Although only six analogs have been analyzed in this study, it is possible to observe that molecules with polar groups, such as hydroxyl, confer a higher tyrosinase inhibitory activity than the analogs with fewer polar groups such as methoxyl, nitro, and amine, highlighting the importance of a polar substituent to the molecule.

The above results showed that skin depigmenting and lightening agents must continue to be the subjects of extensive research due to their easy availability and vast clinical results. Different types of compounds from both natural and synthetic sources with depigmenting activity deserve further investigation. Moreover, such agents for skin whitening have a great potential in the cosmetics industry, as they are considered to be safe and largely free from adverse side effects. However, more concrete studies with a human clinical point of view are required [12].

4. Conclusions

The number and position of substituents seem to play an important role in the inhibitory effects of azastilbene compounds on tyrosinase activity. According to the data, the presence of hydroxyl in the ortho position was the molecular modification which gave the best evaluated tyrosinase inhibitory activity.
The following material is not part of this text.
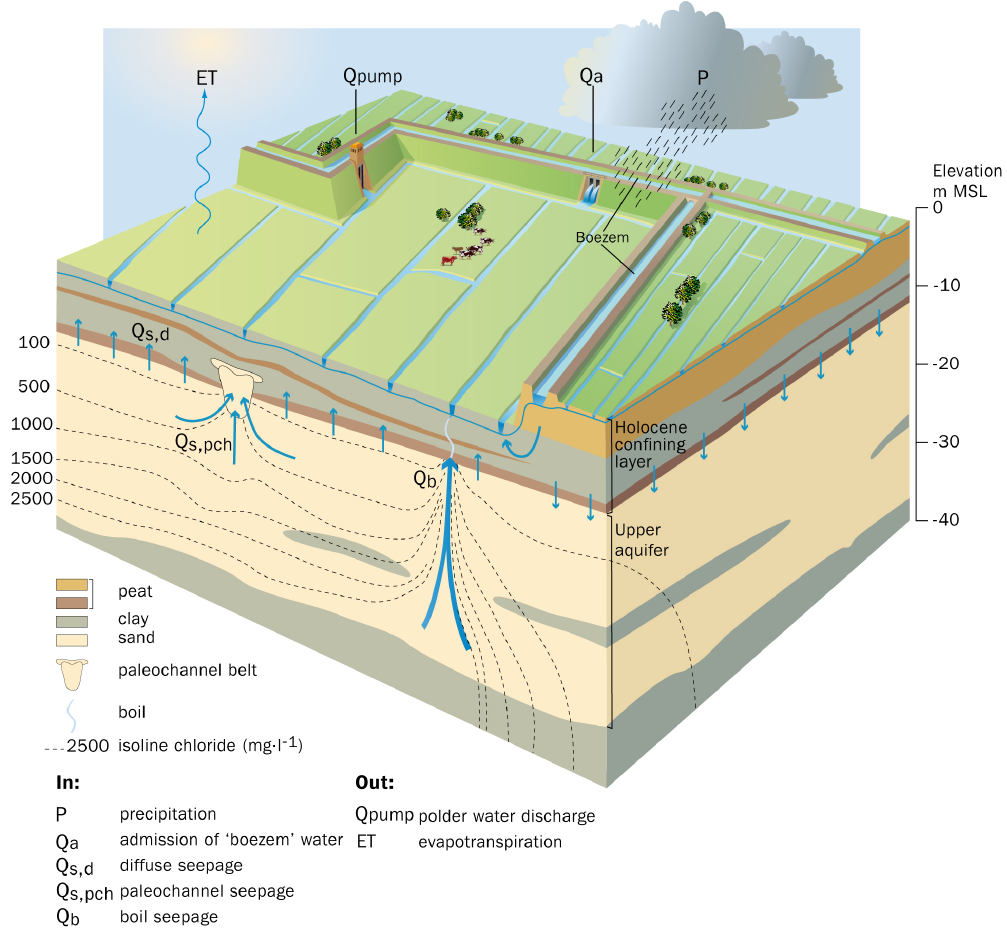
Fig. 1. The geohydrology and water and salt fluxes in a lowland polder catchment area. Upward groundwater seepage from the upper aquifer can be divided into three different types according to De Louw et al. (2010): diffuse-, paleochannel-, and boil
Despite the fact that the tyrosinase inhibitory activity was lower than that of the reference standard tested (kojic acid), the azastilbene compound (analog C) with orthohydroxylation presented better depigmenting activity (lower IC50) as well as when compared with the natural compound (resveratrol), which indicates that said molecule may have pharmacological utility in a near future. Studies on in vivo efficacy and tissue biocompatibility of such analogs must be performed to make them feasible for therapeutic use in skin whitening treatments.